Consider our example from above. Let's assume that we looked at all possible ways of splitting the leaf nodes whose model index was 12, 62, and 99. And let's assume we found the the very best splitting would be to split the 121-node using the question "is the right neighboring phoneme a B" (in Janus the question's representation would be "+1=B"). Then the resulting tree would look like this:

With every clustering step, we increase the number of leaf nodes by one and increase the number of buckets by one. We can either do this until every bucket contains only a non-divisible group of polyphones (nondivisible because we don't a any question in our repertoir that would split them), or we can stop splitting when we don't find any splits that are good enough for our needs. The latter case usually means defining a minimal count of training frames that we would like to have for each bucket. This way we won't get any bucket that has fewer training frames than this limit.

Once we decide to stop splitting we can throw away all the buckets and live with a Ptree-free model-clustering decision tree. We would then train an extra acoustic model (usually this means an extra Gaussian codebook) for every leaf node of the decision tree.

Two-Stage Clustering

When using Gaussian mixtures for acoustic models, it often makes sense, to use more mixture weight distributions than codebooks. In the case of using only one codebook but many different distributions we would have a clean semi-continuous recognizer. In the case where there is the same number of distrbutions as codebooks, we would have a clean fully continuous recognizer. The optimal recognizer is very often somwhere in between.
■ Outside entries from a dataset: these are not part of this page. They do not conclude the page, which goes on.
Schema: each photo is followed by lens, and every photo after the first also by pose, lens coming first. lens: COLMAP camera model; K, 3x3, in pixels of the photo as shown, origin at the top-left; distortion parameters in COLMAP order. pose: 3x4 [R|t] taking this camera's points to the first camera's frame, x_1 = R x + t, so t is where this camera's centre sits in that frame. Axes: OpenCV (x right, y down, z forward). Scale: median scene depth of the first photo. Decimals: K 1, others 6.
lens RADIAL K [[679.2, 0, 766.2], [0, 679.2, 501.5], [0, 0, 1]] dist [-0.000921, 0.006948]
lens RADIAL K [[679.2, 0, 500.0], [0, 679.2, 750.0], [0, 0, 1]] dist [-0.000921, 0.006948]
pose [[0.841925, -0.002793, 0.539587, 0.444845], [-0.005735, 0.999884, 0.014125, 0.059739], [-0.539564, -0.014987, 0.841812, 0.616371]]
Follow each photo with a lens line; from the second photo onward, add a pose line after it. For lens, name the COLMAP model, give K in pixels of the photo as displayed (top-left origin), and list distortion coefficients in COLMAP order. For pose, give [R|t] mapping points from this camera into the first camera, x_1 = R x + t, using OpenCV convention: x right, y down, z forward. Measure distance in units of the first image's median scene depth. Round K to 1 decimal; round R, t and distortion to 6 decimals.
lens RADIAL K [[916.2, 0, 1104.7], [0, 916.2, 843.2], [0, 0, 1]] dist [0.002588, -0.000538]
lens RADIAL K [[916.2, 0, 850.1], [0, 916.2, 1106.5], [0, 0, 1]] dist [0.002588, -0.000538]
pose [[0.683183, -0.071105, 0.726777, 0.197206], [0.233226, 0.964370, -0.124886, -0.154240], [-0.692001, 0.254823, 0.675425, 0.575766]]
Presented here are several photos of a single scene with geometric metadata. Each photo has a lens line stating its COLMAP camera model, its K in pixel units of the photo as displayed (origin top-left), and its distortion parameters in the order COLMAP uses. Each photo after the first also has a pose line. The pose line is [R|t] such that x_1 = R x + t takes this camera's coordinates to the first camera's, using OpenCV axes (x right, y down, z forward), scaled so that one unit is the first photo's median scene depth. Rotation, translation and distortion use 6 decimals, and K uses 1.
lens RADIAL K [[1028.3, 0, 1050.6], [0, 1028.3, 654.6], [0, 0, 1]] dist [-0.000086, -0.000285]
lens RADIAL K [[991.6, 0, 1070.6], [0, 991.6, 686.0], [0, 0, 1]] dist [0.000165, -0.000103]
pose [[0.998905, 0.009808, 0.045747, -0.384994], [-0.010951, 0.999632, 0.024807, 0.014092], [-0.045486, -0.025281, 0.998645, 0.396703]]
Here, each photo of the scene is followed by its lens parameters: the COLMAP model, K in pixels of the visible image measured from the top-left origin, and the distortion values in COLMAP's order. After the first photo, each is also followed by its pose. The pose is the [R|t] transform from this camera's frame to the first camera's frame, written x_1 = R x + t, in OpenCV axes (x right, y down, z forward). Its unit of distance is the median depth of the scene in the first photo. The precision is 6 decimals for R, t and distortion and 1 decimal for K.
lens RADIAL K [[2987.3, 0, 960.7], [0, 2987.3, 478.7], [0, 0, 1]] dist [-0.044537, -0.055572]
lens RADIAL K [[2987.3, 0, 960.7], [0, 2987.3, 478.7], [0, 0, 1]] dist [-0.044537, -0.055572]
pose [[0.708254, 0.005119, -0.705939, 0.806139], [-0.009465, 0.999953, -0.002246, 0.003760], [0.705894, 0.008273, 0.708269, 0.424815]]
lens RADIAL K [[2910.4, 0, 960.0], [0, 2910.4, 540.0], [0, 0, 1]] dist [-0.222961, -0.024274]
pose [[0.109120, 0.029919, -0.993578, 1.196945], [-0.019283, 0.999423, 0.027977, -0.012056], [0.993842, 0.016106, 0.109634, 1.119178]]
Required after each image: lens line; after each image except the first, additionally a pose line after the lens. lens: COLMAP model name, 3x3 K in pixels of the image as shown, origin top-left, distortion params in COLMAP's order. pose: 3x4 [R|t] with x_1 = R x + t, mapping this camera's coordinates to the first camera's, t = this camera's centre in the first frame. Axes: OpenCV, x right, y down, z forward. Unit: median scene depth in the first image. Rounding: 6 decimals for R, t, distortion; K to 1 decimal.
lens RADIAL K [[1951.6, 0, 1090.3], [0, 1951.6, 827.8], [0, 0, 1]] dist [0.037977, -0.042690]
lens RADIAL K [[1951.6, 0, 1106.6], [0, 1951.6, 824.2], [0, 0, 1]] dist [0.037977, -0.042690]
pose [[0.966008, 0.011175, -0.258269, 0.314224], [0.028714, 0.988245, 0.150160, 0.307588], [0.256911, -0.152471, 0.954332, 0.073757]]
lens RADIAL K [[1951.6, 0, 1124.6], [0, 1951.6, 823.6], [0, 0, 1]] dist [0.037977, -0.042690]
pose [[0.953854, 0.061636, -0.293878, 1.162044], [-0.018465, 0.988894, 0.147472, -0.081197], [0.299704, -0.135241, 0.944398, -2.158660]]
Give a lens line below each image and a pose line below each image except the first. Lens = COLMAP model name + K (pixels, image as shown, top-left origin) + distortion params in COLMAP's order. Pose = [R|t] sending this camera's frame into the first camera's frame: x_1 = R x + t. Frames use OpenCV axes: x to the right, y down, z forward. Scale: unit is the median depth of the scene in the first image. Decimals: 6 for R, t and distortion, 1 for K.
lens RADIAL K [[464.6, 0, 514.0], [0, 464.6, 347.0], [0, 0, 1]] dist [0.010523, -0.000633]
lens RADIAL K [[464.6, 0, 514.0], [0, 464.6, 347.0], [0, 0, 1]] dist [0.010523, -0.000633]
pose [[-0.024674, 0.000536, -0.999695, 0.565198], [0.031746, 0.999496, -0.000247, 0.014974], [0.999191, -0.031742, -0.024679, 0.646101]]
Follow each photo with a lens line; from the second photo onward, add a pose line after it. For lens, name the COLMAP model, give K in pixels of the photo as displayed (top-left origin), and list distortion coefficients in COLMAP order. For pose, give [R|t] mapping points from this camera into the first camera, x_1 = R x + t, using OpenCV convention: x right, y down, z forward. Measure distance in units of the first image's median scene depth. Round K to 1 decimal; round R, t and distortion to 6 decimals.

Imagine we have build a context-dependent clustered currently still fully continous recognizer. We gave an extra codebook and an extra distribution to every leaf node of the decision tree. We can now get the PTree-buckets back, yes, the ones that contained the remaining polyphones that we decided not to split any more. We can attach these buckets to the currently used tree and continue clustering as if nothing had happened. This time we'd use a different stopping criterion, because we want to cluster further (usually this means using a smaller minimal frame count). When we decide not to coninue any more, we end up with more leaf nodes than we had before. We can now assign an extra mixture weight distribution to every resulting leaf node, and define this distribution over the codebook fo the original leaf node out of which it was split off. This way the number of codebooks remains the same, but we get a bigger number of distributions.